-- SOURCE EXTRACT --

Note: Tom Goldtooth is the Executive Director of Indigenous Environmental Network. Global Justice Ecology Project works closely with IEN, and stands in solidarity with the below statement.
-The GJEP Team
By Tom B.K. Goldtooth, March 6, 2013. Source: Indigenous Environmental Network
Last Friday, March 1st, in an unexpected move, President Obama’s U.S. Department of State released its draft Supplemental Environmental Impact Statement (SEIS) for the proposed Keystone XL pipeline (this is the proposed pipeline section from the Montana/Canada border to southern Nebraska, Steele City). The report defies common sense when the U.S. Department of State says “the proposed Project is unlikely to have a substantial impact on the rate of development in the oil sands.” The report understates many of the risks the tar sands pipeline poses not only to the ecosystem, but to the human health of communities living at the source of the tar sands crude oil that will flow through the proposed TransCanada Keystone XL pipeline.
The Department of State is saying it is only a draft technical report and that they’re “not going to come out and make conclusions at this point until we engage with public and get some feedback.” Federal notification of the draft SEIS will be posted this week establishing only a 45-day public comment period.

[Document layout detection data]
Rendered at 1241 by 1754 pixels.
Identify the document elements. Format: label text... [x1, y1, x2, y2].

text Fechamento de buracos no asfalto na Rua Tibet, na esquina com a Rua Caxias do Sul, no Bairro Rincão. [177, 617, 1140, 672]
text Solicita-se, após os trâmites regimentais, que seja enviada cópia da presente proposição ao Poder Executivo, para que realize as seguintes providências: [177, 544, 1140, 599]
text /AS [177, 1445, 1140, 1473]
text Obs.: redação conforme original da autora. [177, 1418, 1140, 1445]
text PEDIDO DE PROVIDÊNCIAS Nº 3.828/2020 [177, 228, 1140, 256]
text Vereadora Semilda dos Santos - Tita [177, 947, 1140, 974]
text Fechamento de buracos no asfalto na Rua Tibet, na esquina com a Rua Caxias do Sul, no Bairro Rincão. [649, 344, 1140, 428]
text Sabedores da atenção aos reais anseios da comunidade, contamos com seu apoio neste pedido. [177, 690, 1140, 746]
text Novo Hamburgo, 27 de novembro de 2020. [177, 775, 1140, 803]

-- TO DO --
**A)** Name every organization mentioned in the statement on the Keystone XL pipeline.
**B)** According to the statement on the Keystone XL pipeline, how long is the public comment period for the draft SEIS?
**C)** Write the next part of the statement on the Keystone XL pipeline, picking up after its final sentence.
The records are separate material and are unrelated to the statement on the Keystone XL pipeline.

-- RESPONSES BY TASK --
**A)** Indigenous Environmental Network (IEN), Global Justice Ecology Project (GJEP), U.S. Department of State, TransCanada

**B)** It is a 45-day public comment period.

**C)**
The Indigenous Environmental Network (IEN) stands in support of the statement released last Friday by Chief Allan Adams, of the Athabasca Chipewyan First Nation (ACFN), Fort Chipewyan, Alberta, Canada, whose people live downstream from the source of the toxic crude oil that will flow through this Keystone XL pipeline. Chief Adams said of the draft SEIS:
I must stress my extreme disappointment with this report. The fact that the Keystone XL pipeline is deemed as non-consequential simply paves the way for its approval and is directly connected to the unabated expansion of Tar Sands in my peoples’ traditional lands….and the Keystone is a vital pipeline for expansion. Expansion of the tar sands means a death sentence for our way for life, destruction of eco-systems vital to the continuation of our inherent treaty rights and massive contributions to catastrophic global climate change, a fate we all share.”
There is substantial documentation of the devastation of the environment, ecosystem, water, air, and more recently the health of the Native people living in the national sacrifice zone of the tar sands. Evidence of rare cancers linked to petroleum contamination is on the increase. The Alberta tar sands are far away, in another country, but the Obama administration could be making a decision that can directly affect the health and future of the Dene, Cree and Metis’ First Nations people. The U.S. Department of State addresses human rights issues worldwide, however, in this report; it completely ignores its responsibility to apply U.S. policy on environmental justice and its commitment to address human rights.